*** Begin section ***

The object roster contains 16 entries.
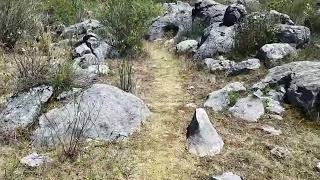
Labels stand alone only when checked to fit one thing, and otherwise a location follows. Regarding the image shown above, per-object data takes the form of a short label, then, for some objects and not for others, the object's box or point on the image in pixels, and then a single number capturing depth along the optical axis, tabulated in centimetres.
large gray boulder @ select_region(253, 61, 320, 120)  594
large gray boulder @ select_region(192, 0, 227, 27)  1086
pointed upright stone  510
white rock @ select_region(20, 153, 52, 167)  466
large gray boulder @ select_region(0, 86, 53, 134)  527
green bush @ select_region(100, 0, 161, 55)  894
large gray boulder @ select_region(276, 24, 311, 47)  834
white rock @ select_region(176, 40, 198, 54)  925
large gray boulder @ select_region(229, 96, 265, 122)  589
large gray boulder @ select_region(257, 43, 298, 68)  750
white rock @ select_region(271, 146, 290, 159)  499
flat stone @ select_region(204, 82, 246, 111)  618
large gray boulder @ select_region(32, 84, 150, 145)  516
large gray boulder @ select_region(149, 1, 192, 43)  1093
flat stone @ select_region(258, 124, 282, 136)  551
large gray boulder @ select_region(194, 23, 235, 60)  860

*** End section ***
*** Begin section ***

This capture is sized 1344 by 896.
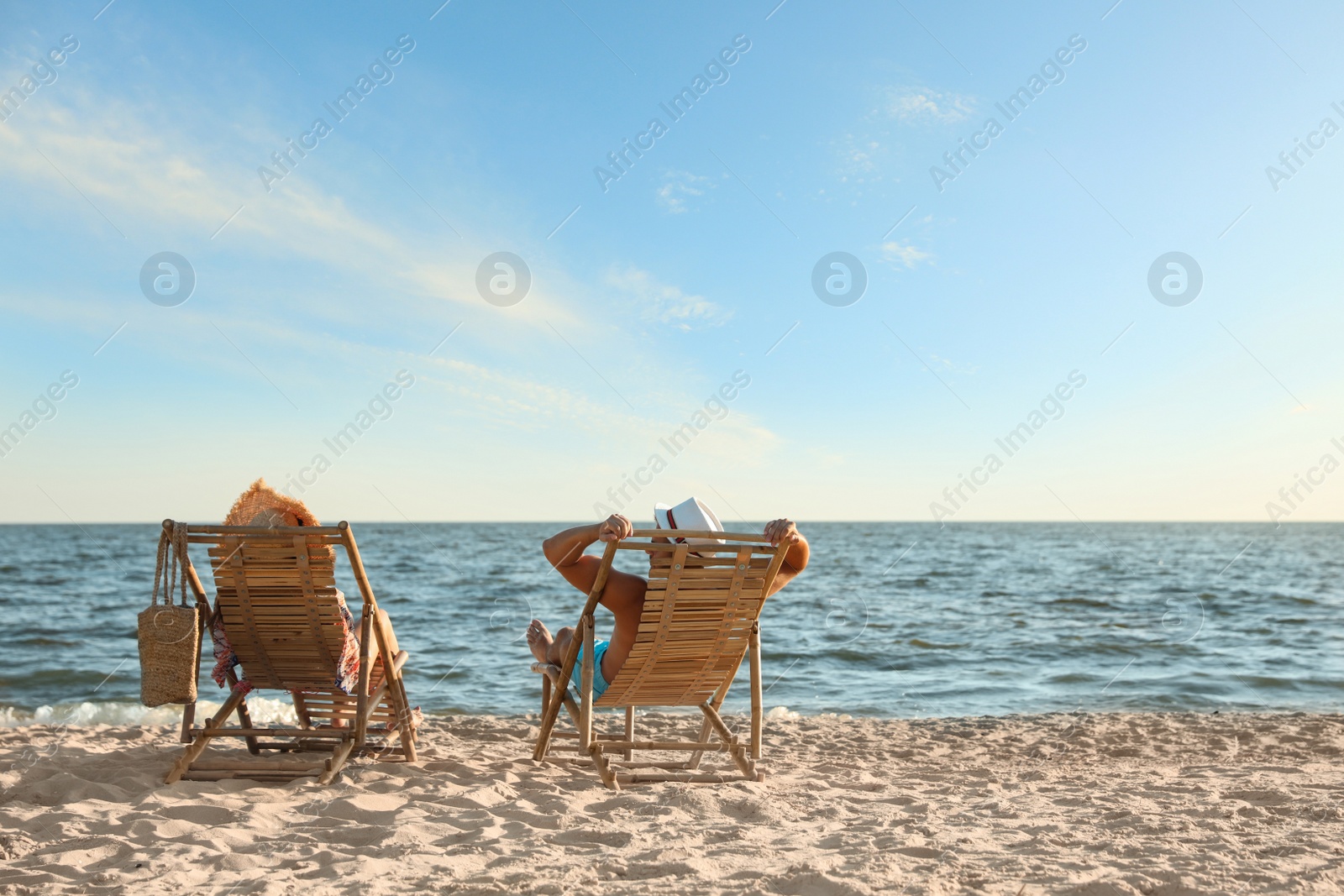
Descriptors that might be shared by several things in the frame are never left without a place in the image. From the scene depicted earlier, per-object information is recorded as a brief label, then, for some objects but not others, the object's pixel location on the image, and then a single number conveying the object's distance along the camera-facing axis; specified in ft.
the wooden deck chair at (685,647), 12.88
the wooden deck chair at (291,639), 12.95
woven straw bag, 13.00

*** End section ***

Work to complete: The lines to copy exactly start with the line above that has "The object roster contains 16 entries." and go on through the line that has "white rock @ select_region(271, 146, 290, 159)"; please include both, add nothing else, and omit the pictures.

Reply to the task:
The object roster contains 16 entries.
Labels stand alone only when checked to fit one thing, and otherwise a location follows. Regarding the image shown above, per-object data takes the form of a short label, then, for some objects and not for others, the object's box or point on the image in pixels, and then a single number capturing depth along the optical axis, tabulated in centimetres.
large gray boulder @ select_region(253, 61, 320, 120)  594
large gray boulder @ select_region(192, 0, 227, 27)  1086
pointed upright stone  510
white rock @ select_region(20, 153, 52, 167)  466
large gray boulder @ select_region(0, 86, 53, 134)  527
green bush @ select_region(100, 0, 161, 55)  894
large gray boulder @ select_region(276, 24, 311, 47)  834
white rock @ select_region(176, 40, 198, 54)  925
large gray boulder @ select_region(229, 96, 265, 122)  589
large gray boulder @ select_region(257, 43, 298, 68)  750
white rock @ select_region(271, 146, 290, 159)  499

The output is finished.